Tuesday, March 20th, 2012 at 12:04

What follows are some thoughts about learning and tools.

Practicing photography as a hobby helped me become a better designer. When I get an incorrectly exposed photograph to work with I know how to fix it. I have developed a better eye for stock photography, and if necessary I’ll make a few shots myself.

I know how to speak the photographer’s language so whenever I hire a photographer I know what to ask for and how they work.

Digging into typography helped me become a better designer. Reading and studying some books about type (Bringhurst!), know which typefaces evoke which emotions, what separates a good typeface from a bad one, and which type is appropriate where.

Playing with video and Final Cut made me appreciate correct rhythm, timing and storytelling. I wish to explore this field a bit more. The same counts for 3D and animation.

Last year I made an icon set — which I never released — and learned to work with Illustrator in an efficient manner. This might sound odd coming from a designer with some years under his belt but I’ve never really used Illustrator the way I have recently. This paved the way for making interface wireframes and designs in Illustrator, which I’m a huge fan of these days. It allows me to be creative in a way I couldn’t be in Photoshop.

(This last one is material for a blog post or presentation on its own!)

I’ve explored programming languages and learned a great deal from that, from how things (actually) get implemented to how to talk to programmers. I can do an interactive mockup with Javascript if I need to, deliver HTML/CSS, I can describe what I want an algorithm to do and think how to implement a custom UI part.

They say the tools you use are merely tools and we should focus on the thinking and the results.

If I read a resume and it says someone is 90% proficient in Photoshop I can’t help but laugh.
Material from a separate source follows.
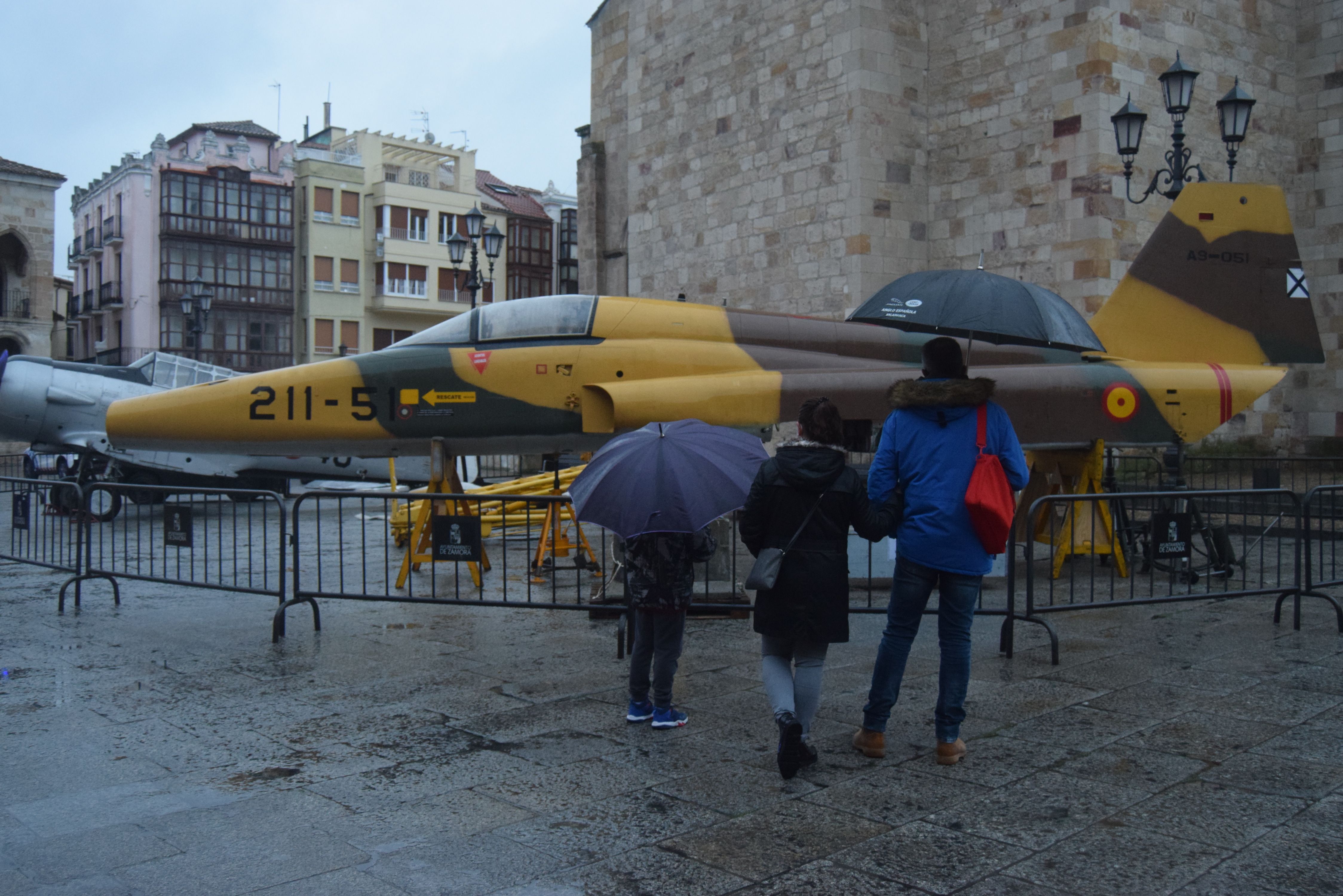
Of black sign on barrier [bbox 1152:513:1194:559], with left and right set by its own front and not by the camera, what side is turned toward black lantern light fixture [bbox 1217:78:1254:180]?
back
Mastering a tool doesn’t say anything about your skill or results. It’s often the people who put their skills in percentages that know the least.

However, a tool shapes the way you design. A thick marker is going to yield a low fidelity mockup. Having eight hours and Illustrator is going to yield a high fidelity one with lots of details. Sometimes the former is better, sometimes the latter.
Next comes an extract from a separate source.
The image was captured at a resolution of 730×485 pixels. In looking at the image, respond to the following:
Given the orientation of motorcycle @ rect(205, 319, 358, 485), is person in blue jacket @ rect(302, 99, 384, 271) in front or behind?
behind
Some people claim you can design in the browser and that this is more efficient. With the advent of responsive designs there’s certainly an argument to be made for designing in the browser.

But I’m also pretty certain you’re going to shy away from doing something complex because the path to seeing it involves writing code. Even something as simple as a tooltip requires research to find the best jQuery plugin, implement it, see if it works correctly.
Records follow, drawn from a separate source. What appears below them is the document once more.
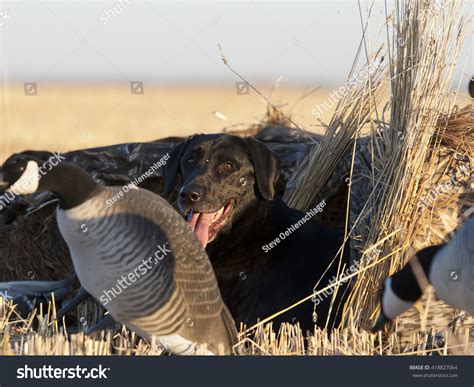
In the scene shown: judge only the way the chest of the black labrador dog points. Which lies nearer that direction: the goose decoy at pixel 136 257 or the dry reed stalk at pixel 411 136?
the goose decoy

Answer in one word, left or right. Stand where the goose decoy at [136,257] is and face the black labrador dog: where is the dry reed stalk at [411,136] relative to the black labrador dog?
right

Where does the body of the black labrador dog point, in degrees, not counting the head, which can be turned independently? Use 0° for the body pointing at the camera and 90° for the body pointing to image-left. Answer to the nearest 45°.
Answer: approximately 45°

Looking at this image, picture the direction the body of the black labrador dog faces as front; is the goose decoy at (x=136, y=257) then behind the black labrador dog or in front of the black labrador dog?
in front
If your medium is a piece of paper, you have a pencil in your hand, the tooltip is already there.

Bret Victor recently gave a fantastic talk: inventing on principle. His principle:
in order to be creative, an [artist] needs to be able to directly manipulate the medium they are working in. This talk rightfully resonated with a lot of people: we’ll always be looking for better tools.

For me, designing in the browser will never work because I can’t directly manipulate my medium. I have all kinds of tricks to work faster, but I’ll never be able to put my thoughts on the canvas in a way that beats pen and paper. That is, until we have better tools?

1 comment to “Sidetracks”

  • you nailed it! right on the head!
    I think people tend to confuse “fast prototyping” with “designing in the browser”. When you need to test an user interface that span across multiple pages and tries to do new trickery , then yes you want to design that experience on the broswer first before going on the graphical design layer of the user interface, because you want feedback from real users. But this doesn’t mean that every webpage has to be designed that way. Designers need to be sensible and use the right tool for the job. The freedom and speed of positioning things on photoshop to experiment is so damn different from the hours needed to implement event the most simple design in code.

    Good article Johan , keep up with the good work!